Sur une route poussiéreuse, entre les frontières vietnamiennes et cambodgiennes, un bus ralentit et s’immobilise devant un check-point. C’est un bus local, avec des banquettes en bois, où les passagers sont assis face à face. D’un côté, il y a une touriste de type européen et une Asiatique serrant dans ses bras un nourrisson enrobé dans une serviette usée, le visage tendu, des goulettes de sueur perlant singulièrement sur son front. Une fillette eurasienne au regard perdu se tient blottie contre elle. De l’autre côté, sont assis deux hommes, des locaux à la peau très mate et brûlée par le soleil. Il fait terriblement chaud et humide. Pas une seule brise, seuls les battements d’ailes des mouches créent l’illusion d’une source de fraîcheur. C’est étrange qu’il y ait autant de mouches volant autour de ce nourrisson.

Des pas s’approchent et un douanier en uniforme kaki apparaît. Il balaie le bus de son regard glacial et y monte. Les deux hommes se regardent. Un imprévu dans leur plan. Ils ne connaissent pas ce visage. "Qu’est-ce qu’il est arrivé à notre contact ?" se demandent-ils simultanément. Voyant que la mère commence à trembler, ils envoient discrètement des signaux pour qu’elle garde son calme.
"Vacances ?" le douanier interroge la touriste.
"Oui. Première fois au Cambodge", lui répond-elle, un sourire aux lèvres.

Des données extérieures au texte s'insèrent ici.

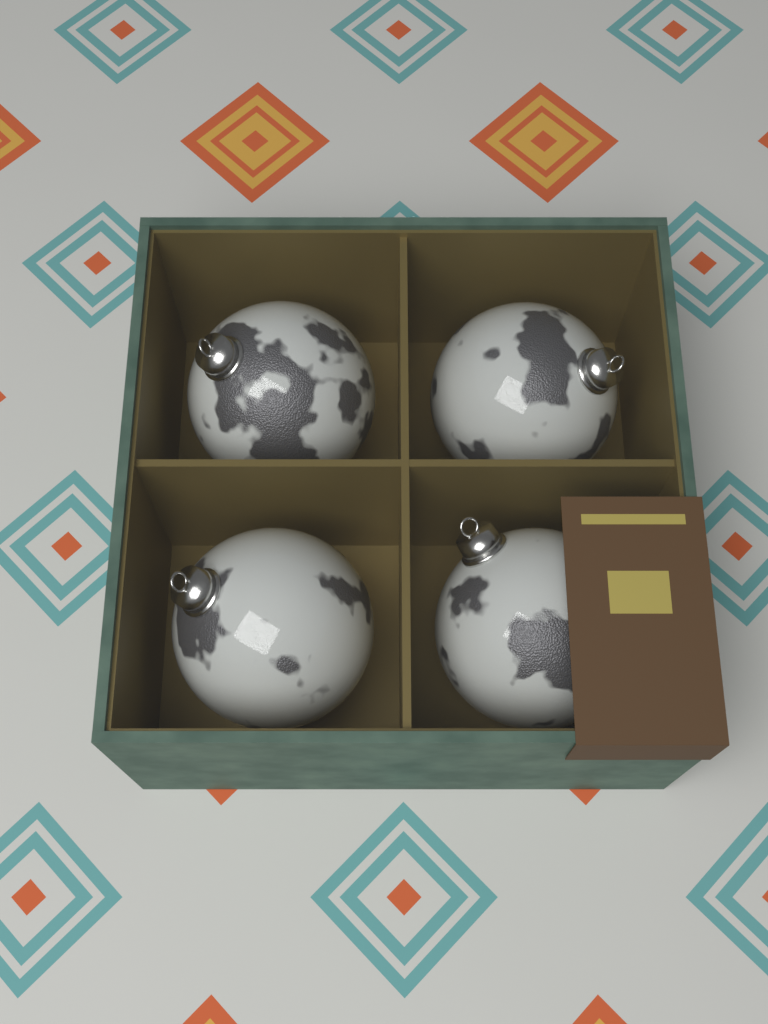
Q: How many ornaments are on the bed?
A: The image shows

L’agent écoute à peine sa réponse. Il feuillette le passeport et le lui rend avant de s’avancer vers le fond du bus. Il regarde la fillette collée contre sa maman, les yeux baissés. "Quel ange cette enfant, si calme. Pas comme mes gamins, petits monstres qui ont la bougeotte et parlent sans jamais s’arrêter" se lamente l’agent. Il fait deux pas en avant et s’immobilise devant la maman. Son regard se pose sur le nourrisson qui dort profondément.
"Est-il malade votre bébé ? Son visage est tout bleuté !" exclame le douanier en tendant sa main en direction de l’enfant.
Mais la femme repousse violemment sa main. Bondissant sur ses jambes, elle jette le bébé à terre et s’enfuit en dehors de véhicule. En tombant sur le plancher du bus, la serviette qui couvre le nourrisson s’enlève, dévoilant un petit corps sans vie bourré de sacs de poudre blanche. Le temps s’arrête. Tout le monde retient sa respiration. Les mouches s’activent plus que jamais autour du petit corps inerte. Aussitôt, le douanier sort son arme de service, se jette hors du bus et tire sur la fugitive. Touchée, celle-ci s’écroule par terre. Les deux hommes bondissent aussi, poursuivant l’agent et tirent sur lui. Touché, la victime tombe sur le cadavre de la maman. Leurs sangs s’entremêlent et forment un petit tapis rouge. Un autre agent quitte le poste de contrôle, se précipite sur le lieu du drame et fait feu sur les trafiquants. Un des deux s’écroule par terre. L’autre dans sa fuite, vide son chargeur et prend la vie du douanier. Le chauffeur abandonne son véhicule et s’enfuit dans le sens opposé du mafieux.

A l’intérieur du bus, la fillette cache son visage entre ses petites mains et pleurniche. Depuis qu’elle avait lâché la main de sa mère dans la foule à Saïgon, il ne lui arrivait que des malheurs. Cette petite, naïve, croit vraiment que ces mafieux l’emmènent à ses parents. Pendant ce temps, la touriste extirpe les sacs de cocaïnes du cadavre du nourrisson et les range dans son sac à dos. Puis, elle s’approche de la gamine et lui prend la main. Elles descendent du véhicule et regardent le bain de sang avant de s’enfuir dans la jungle cambodgienne. Dans leur fuite, la mafieuse marmonne : "La prochaine fois, il faudra juste enlever les reins de cette petite puis remplir son corps de marchandises. C’est plus discret que de voyager avec un cadavre de nourrisson".